What was the response to the rising prices?
Power plant, predominantly coal-fired power stations, which had not nominated to generate on that day, responded to the higher price, driven by traditional market principles of supply and demand. A lack of profitability in coal-fired generation in recent years had contributed to significant coal plant closures in the last year. Over 6GW of coal capacity has closed since the start of 2016. Coal burn dropped sharply as plant closed at the end of March and its share of the UK fuel mix has been steadily swallowed up by gas-fired generation. At present, total coal capacity in the UK is just under 12GW from seven remaining power plants. In addition, one unit from Fiddlers Ferry is part of the Supplemental Balancing Reserve (SBR) and will be available from November only when called on by National Grid. Two Eggborough units are also part of the SBR providing an additional 775MW as required during the winter.
On 10 September there was less than 6GW of coal availability, with around 6GW of plant capacity reporting a MEL of zero on the day. However, as margins tightened, and prices rose coal plant was encouraged back online. By 15 September, when margins were at their tightest, total MEL availability from coal plant had reached 8.5GW. Over 2.5GW of previously unavailable coal plant, which had not been offline for any notified maintenance or outage, had been made available – notably two units at the Aberthaw plant, and one each at Drax, Cottam, West Burton and Ratcliffe.
Physical generation climbed, boosting margins and ensuring the system avoided any significant supply issues. Average coal-fired generation rose to over 4GW on Thursday 15 September, up from lows of just 0.06GW from the previous week.
It’s the summer – what happened to demand?
When Day-ahead power prices hit record highs at over £150/MWh, several reports pointed to the unseasonably mild temperatures the UK was experiencing at the time, citing increased use of air conditioning units driving up demand as the driver for higher prices.
However, peak demand moved very little week-on-week at that time, remaining just below the 38GW mark. This was around 2GW lower than the same time last year. This was despite maximum temperatures in the UK at the time being more than 10 degrees warmer than the corresponding week in 2015. Demand was not a significant driver in the higher power prices seen in September, rather it was reductions on the generation side which triggered the tighter margins.
How does this affect the winter outlook?
This winter’s margins are forecast at just 2GW or about 4% of last year’s highest demand (51.3GW on 18 January). However within this margin an expectation of wind generation is included. The grid is typically forecasting usable wind output of over 4GW through December and January this winter. However, generation is often significantly different. Over the last two winters wind generation was at one third of normal levels about ten per cent of the time, and it is these outliers that will stress the system this winter, and cause price spikes.

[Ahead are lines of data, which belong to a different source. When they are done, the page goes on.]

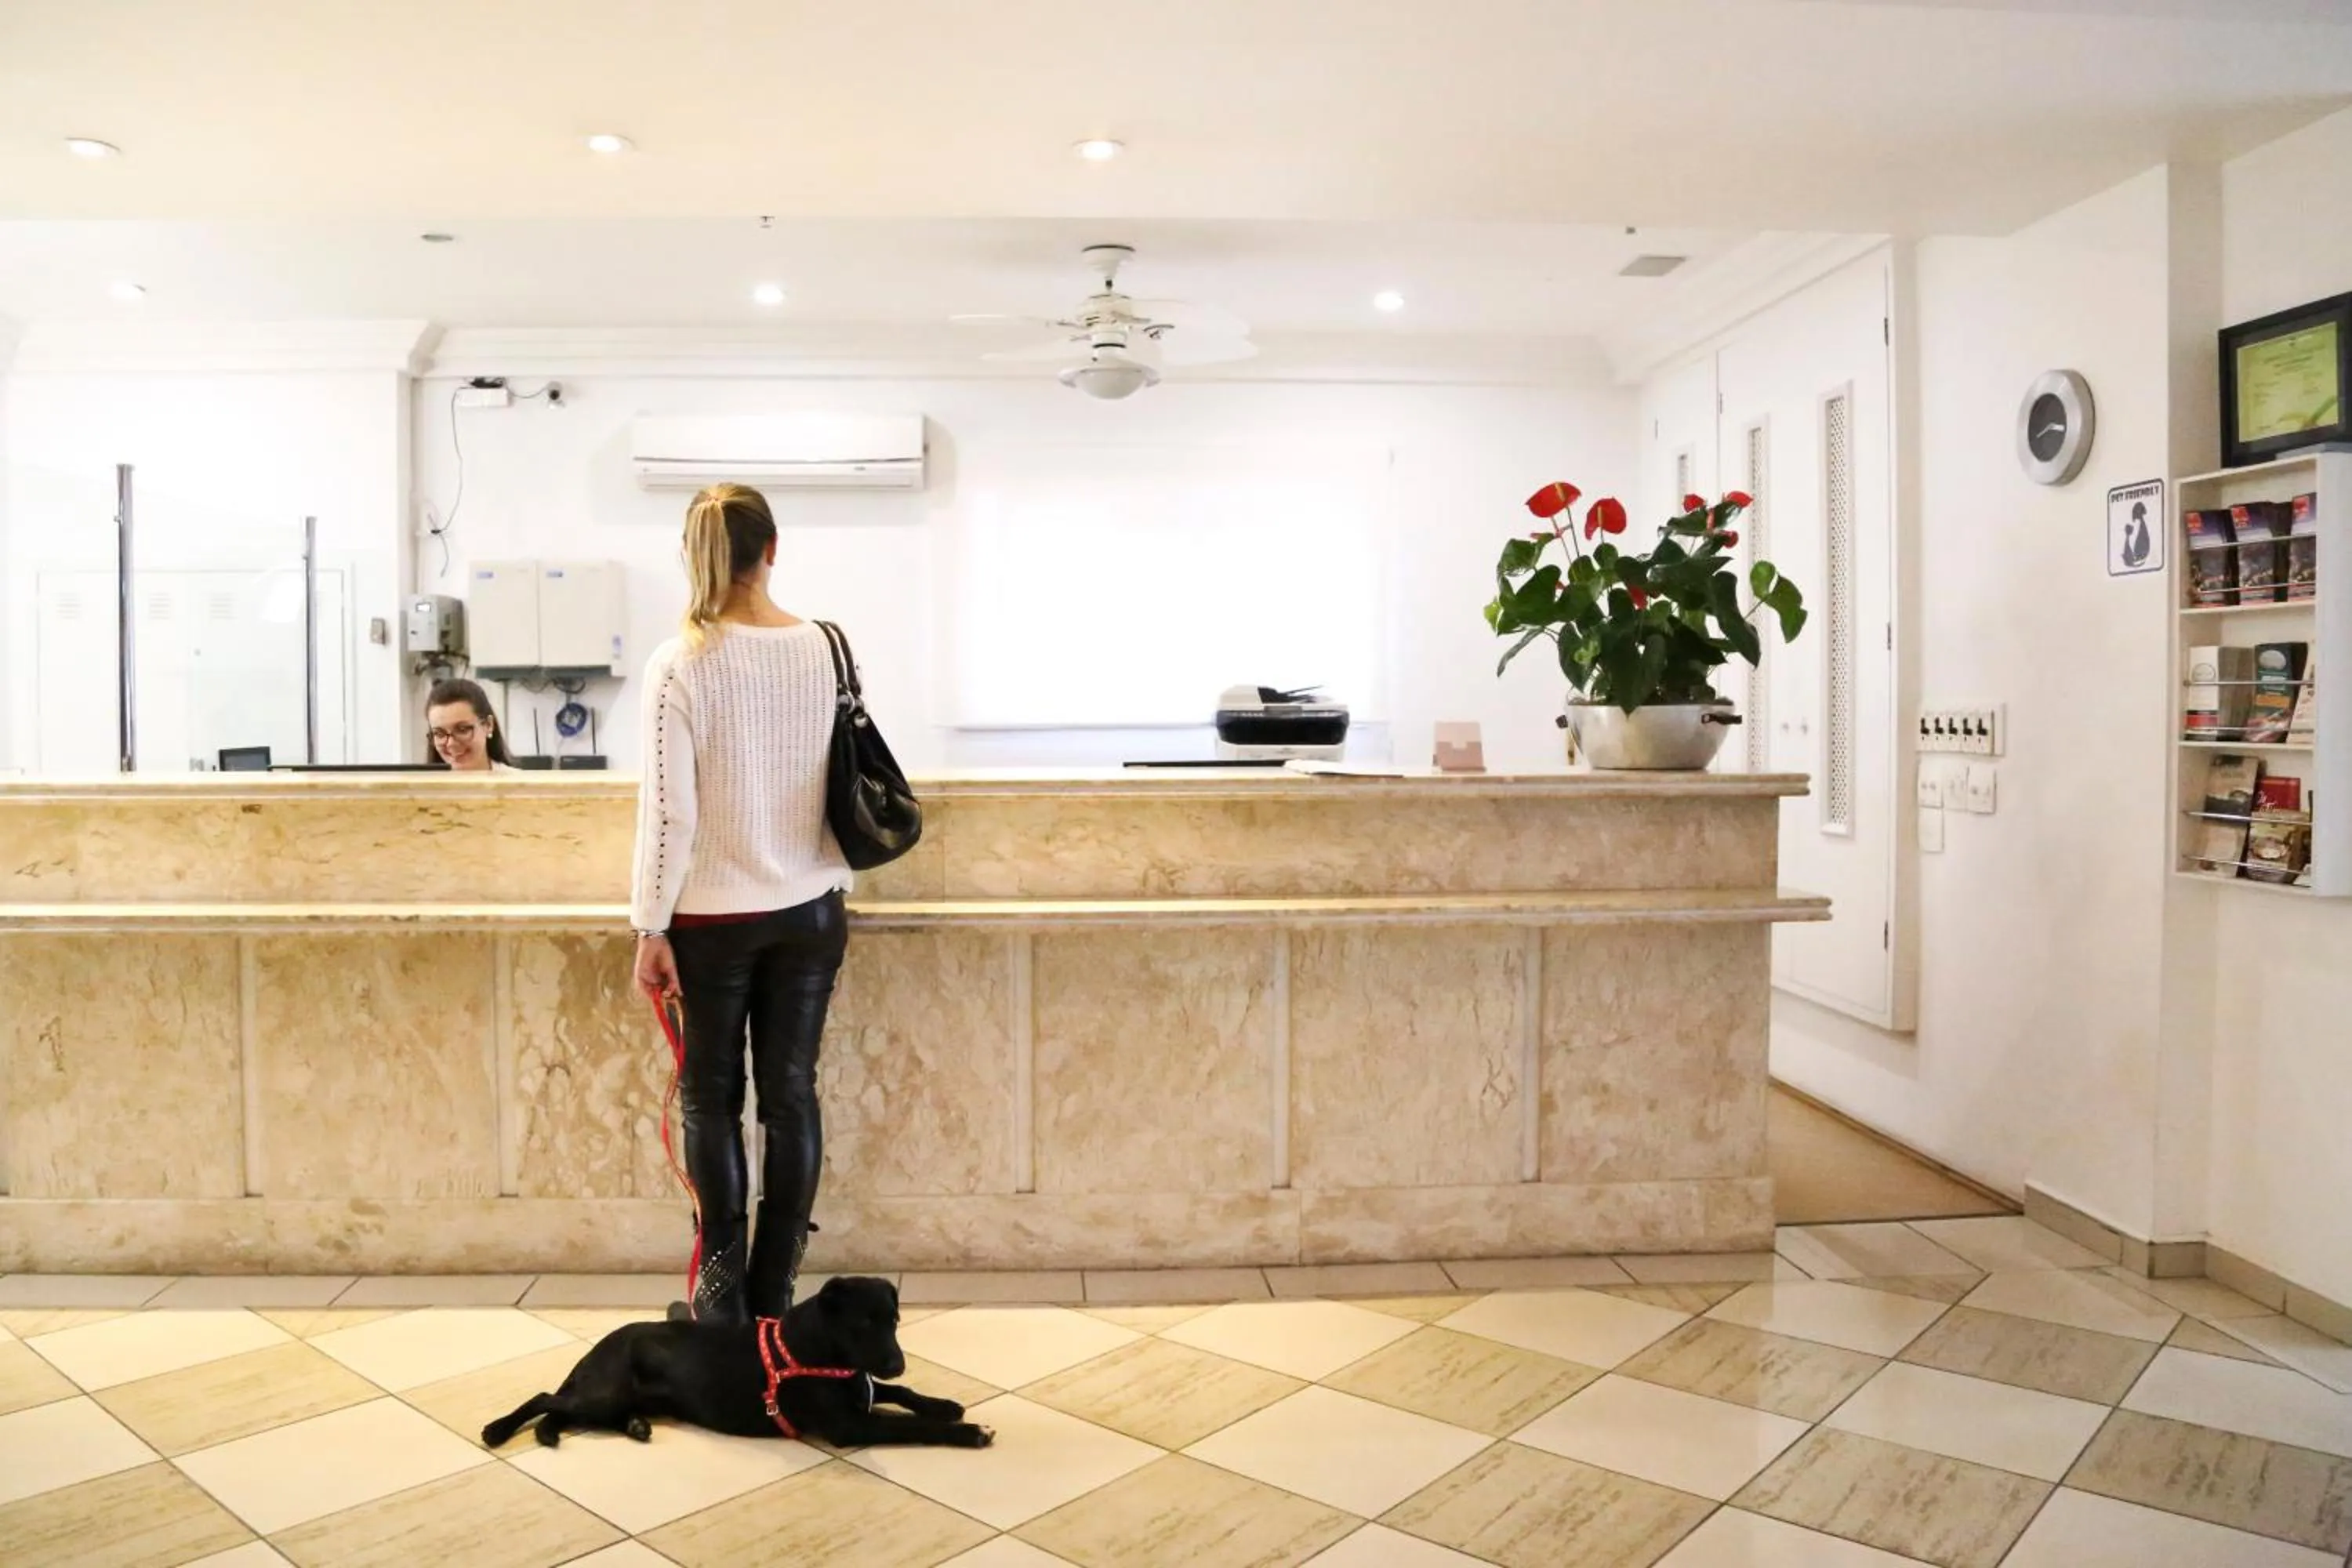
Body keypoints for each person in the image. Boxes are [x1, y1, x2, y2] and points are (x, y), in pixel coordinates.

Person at [630, 482, 851, 1327]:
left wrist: (650, 924)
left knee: (711, 1099)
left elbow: (669, 810)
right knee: (792, 1095)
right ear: (774, 547)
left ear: (696, 558)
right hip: (811, 909)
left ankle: (718, 1296)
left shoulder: (680, 660)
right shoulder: (824, 647)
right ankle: (776, 1288)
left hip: (711, 921)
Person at [426, 678, 519, 771]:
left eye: (462, 730)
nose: (451, 744)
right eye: (439, 733)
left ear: (488, 725)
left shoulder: (522, 783)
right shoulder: (420, 785)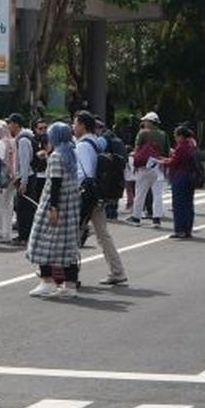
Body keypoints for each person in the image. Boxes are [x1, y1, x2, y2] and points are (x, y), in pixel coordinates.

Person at [27, 121, 82, 298]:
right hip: (70, 205)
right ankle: (70, 284)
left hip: (56, 204)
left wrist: (53, 208)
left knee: (41, 240)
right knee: (67, 245)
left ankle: (47, 281)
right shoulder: (71, 153)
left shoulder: (56, 156)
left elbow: (55, 184)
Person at [75, 111, 128, 285]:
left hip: (86, 194)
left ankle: (68, 275)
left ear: (83, 125)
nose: (73, 127)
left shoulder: (82, 145)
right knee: (102, 235)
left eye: (75, 123)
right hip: (98, 193)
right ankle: (117, 271)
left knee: (72, 234)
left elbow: (85, 173)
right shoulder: (97, 142)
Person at [129, 111, 169, 227]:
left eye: (146, 121)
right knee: (158, 194)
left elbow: (137, 150)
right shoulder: (164, 135)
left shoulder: (143, 133)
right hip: (158, 166)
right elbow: (166, 152)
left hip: (144, 166)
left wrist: (135, 165)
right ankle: (156, 219)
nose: (144, 123)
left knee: (140, 193)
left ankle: (136, 218)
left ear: (150, 122)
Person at [160, 126, 199, 238]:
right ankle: (187, 229)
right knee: (188, 204)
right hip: (190, 176)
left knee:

National Grid have already confirmed they will have an increased bank of reserve generation available and expect to utilise its range of balancing tools far more frequently. Close to 4GW of additional supply has been secured as part of the Supplemental Balancing Reserve, which can be called upon if required in an emergency situation. The cost of administering these tools will be passed onto consumers in the form of higher non-commodity charges. However, it is with the wholesale side of the bill where consumers can best take advantage of the fluctuations expected as the energy market navigates an uncertain winter season. Below seasonal normal temperatures for December, combined with lower than forecast wind output would tighten supplies and could drive up Day-ahead power prices similar to recent weeks.